PROBLEM DETAILS:
Since only the total is wanted, give the number of lines in the listing below that hold the string "cena" and add nothing.

DATA EXTRACT:
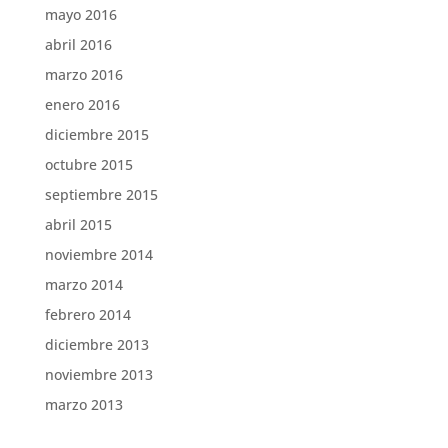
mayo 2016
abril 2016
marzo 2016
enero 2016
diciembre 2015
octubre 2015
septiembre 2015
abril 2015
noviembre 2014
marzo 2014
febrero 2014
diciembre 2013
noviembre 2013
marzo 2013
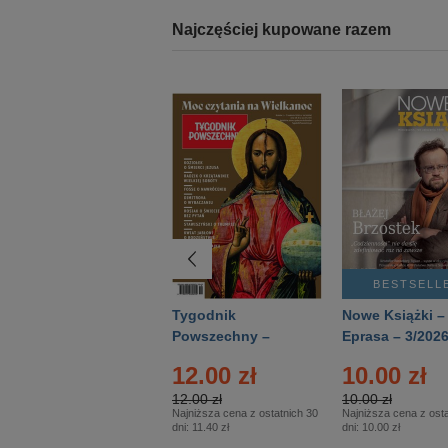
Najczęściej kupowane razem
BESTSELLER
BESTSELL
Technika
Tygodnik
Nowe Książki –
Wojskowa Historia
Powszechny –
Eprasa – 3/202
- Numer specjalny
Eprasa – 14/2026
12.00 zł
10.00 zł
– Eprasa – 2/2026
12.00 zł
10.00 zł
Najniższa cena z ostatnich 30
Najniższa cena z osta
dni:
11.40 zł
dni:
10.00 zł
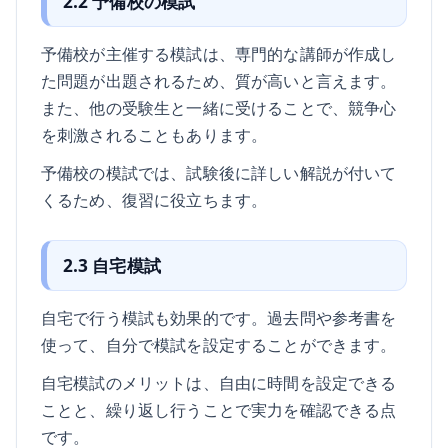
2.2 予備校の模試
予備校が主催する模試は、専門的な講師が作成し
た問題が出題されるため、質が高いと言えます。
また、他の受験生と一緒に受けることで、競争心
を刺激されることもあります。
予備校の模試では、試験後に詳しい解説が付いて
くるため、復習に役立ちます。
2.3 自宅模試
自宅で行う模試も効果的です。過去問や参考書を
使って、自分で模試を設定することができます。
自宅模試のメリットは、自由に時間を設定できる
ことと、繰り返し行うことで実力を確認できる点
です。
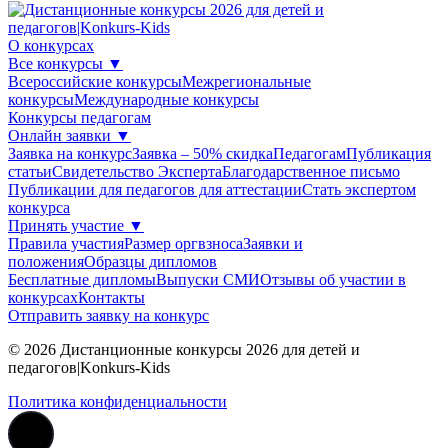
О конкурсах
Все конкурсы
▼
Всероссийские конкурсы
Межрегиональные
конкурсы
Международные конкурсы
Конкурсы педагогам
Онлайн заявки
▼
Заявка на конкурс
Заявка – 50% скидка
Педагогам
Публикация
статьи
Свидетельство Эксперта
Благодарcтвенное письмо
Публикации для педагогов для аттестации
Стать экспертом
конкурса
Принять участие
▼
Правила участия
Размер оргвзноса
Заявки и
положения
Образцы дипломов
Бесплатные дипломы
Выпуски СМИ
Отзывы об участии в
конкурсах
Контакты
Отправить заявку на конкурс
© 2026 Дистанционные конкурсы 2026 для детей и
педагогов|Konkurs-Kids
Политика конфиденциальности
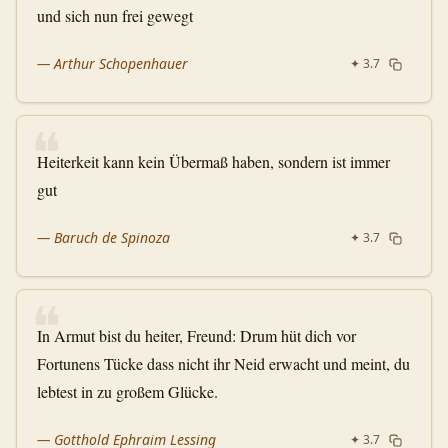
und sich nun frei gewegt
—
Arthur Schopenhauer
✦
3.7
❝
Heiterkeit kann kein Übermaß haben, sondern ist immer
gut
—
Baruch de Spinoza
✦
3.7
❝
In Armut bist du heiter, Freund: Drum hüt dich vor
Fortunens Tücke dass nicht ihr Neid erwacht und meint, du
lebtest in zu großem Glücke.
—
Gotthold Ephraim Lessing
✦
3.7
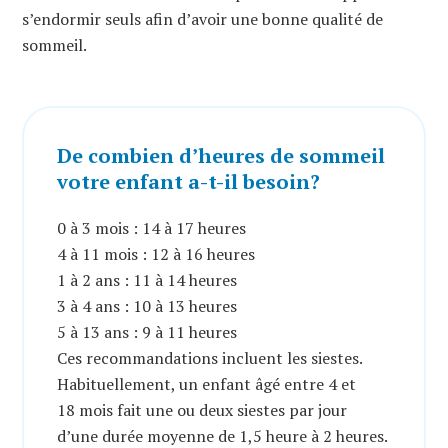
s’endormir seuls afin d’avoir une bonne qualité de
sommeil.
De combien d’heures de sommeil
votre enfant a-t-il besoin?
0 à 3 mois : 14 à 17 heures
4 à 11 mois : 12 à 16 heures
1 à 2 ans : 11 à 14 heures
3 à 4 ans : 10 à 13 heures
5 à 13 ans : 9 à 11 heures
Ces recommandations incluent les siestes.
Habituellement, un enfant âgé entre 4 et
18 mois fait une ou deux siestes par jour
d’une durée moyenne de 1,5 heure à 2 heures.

SOLVED PROBLEM:
2